Standartları rehber edinen üretim faaliyetlerinin ve süreç tasarımlarının; birlikte çalışabilirlik, yeniden kullanılabilirlik, tekrar edilebilirlik, siber güvenlikle ilgili bilgi birikimi ve farkındalık, terminolojilerin uyumlaştırılması, farklı üreticiler arasında tutarlılık, performans denetimi, güvenlik değerlendirmesi, tedarik zincirinin bütünlüğü ve güvenliği gibi birçok fayda sunduğunu dile getiren Türk Standardları Enstitüsü TSE Uzmanı İnan Özkan, “Üretimden hizmet sektörüne, tarımdan yazılım sektörüne kadar standartlar bizim ortak dilimiz. Standardizasyon faaliyetlerine entegre olan bir dijital dönüşüm ile hem siber güvenlik gereksinimlerinin doğru şekilde ve doğru zamanda tanımlanması hem de etkin bir sınama mekanizması içerisinde güvenli dönüşümün yapılabilmesi sağlanıyor. TSE Bilişim Teknolojileri Test ve Belgelendirme Dairesi Başkanlığı olarak biz de ülkemizin dijital dönüşümünde etkin bir rol oynuyoruz. Bilişim sektörünün yazılım kalitesine ve siber güvenlik alanındaki ihtiyaçlarına cevap verebilmek için belgelendirme ve test faaliyetlerini sürdürüyoruz. Siber güvenlik alanında gerçekleştirdiğimiz faaliyetlerin bir kısmını ise şu şekilde sıralayabiliriz; TS EN ISO/IEC 27001 Bilgi Güvenliği Yönetim Sistemi Belgelendirmesi, TS ISO/IEC 15408 Ortak Kriterler Belgelendirmesi, Kripto Modül/Algoritma Belgelendirmesi, Kart Erişim Cihazı Belgelendirmesi, Elektronik Kimlik Doğrulama Sistemi Belgelendirmesi, TSE K 505 Temel Seviye Güvenlik Belgelendirmesi ve Değerlendirmesi, Sızma Testi Uzmanı (Beyaz Şapkalı Hacker) Belgelendirmesi, Sızma Testi Firma Belgelendirmesi ve Sızma Testleri” diye konuştu.
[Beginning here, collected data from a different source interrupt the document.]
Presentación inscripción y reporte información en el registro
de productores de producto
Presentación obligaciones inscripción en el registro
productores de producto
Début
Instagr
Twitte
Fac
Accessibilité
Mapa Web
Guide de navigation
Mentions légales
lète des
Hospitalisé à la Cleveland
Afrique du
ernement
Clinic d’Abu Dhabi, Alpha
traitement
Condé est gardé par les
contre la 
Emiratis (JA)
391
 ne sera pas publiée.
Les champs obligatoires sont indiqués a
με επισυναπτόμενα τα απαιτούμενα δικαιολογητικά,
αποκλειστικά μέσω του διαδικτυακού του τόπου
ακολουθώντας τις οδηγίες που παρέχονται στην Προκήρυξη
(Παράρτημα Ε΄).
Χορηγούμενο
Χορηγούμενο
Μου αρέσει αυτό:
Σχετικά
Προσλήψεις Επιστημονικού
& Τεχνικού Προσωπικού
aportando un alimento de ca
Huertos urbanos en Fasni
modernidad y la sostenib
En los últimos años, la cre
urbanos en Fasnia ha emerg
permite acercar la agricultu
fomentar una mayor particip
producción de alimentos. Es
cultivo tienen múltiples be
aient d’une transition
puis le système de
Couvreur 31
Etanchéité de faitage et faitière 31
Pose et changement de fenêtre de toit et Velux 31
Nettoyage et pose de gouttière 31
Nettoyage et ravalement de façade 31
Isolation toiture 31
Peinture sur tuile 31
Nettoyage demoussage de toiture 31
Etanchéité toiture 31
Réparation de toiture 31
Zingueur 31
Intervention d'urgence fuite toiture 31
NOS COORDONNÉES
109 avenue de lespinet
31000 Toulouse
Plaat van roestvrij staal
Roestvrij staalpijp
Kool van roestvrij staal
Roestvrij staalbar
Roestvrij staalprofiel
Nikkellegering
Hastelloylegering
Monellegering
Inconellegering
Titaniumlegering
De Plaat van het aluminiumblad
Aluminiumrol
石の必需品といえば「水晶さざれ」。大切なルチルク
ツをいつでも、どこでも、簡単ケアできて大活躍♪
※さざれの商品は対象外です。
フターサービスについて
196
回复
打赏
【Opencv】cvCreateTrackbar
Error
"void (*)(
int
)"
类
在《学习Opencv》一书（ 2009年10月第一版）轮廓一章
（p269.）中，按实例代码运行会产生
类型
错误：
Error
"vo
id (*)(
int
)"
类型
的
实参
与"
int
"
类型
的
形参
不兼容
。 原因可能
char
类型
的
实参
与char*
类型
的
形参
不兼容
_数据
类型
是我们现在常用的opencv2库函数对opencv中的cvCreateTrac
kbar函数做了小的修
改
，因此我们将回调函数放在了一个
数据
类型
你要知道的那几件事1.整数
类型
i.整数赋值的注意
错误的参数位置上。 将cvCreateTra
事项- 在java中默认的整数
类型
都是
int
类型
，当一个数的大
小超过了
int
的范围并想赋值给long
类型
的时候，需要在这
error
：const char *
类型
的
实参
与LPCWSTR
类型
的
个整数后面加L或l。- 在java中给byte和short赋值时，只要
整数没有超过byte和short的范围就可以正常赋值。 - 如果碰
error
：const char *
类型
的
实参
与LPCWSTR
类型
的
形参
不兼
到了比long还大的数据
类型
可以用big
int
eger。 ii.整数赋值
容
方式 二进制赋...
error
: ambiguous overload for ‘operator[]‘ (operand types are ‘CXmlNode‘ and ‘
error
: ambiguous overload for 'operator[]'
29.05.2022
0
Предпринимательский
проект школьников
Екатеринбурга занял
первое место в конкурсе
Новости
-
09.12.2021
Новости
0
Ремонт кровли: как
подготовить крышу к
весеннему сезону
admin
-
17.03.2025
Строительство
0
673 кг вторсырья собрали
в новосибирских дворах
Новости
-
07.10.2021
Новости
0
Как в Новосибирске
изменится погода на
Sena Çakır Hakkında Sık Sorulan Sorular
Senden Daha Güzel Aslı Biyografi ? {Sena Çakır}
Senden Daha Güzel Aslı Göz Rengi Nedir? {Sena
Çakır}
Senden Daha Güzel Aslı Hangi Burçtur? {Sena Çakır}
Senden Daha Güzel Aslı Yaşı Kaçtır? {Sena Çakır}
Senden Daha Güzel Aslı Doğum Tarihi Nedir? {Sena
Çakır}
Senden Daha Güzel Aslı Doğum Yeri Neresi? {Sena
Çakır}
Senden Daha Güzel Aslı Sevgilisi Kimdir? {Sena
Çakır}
Dijital dönüşümü gerçekleştiren kurumlar fark yaratıyor
COVID-19 ile mücadele sürecinde dijital dönüşümü gerçekleştiren kurum ve kuruluşların fark yarattıklarını ifade eden Türkiye Bilişim Derneği 2. Başkanı Ali Yazıcı, “Dijital dönüşüm teknolojilerinin geliştirilmesi, üretilmesi ve kullanımının yaygınlaşması standartların önemini ortaya koydu. Performansın yanı sıra hem ortak çalışabilirlik hem de güvenlik açısından standartlara uyumun rekabetçilik endekslerinin yükseltilmesinde firmalara önemli kazanımlar sağlayacağını düşünüyoruz. Standartlara yön vermek ise geleceği şekillendirmeye ve fark yaratmaya aracılık edecek. Bu kapsamda Türkiye Bilişim Derneği ve Türk Standartları Enstitüsü arasında imzalanan iş birliği protokolü ile ulusal bilişim standartlarının oluşturulması ve uluslararası bilişim standartlarının izlenmesi faaliyetleri ‘Bilişim Standartları Platformu’ aracılığıyla yürütülüyor” diyerek sözlerini tamamladı.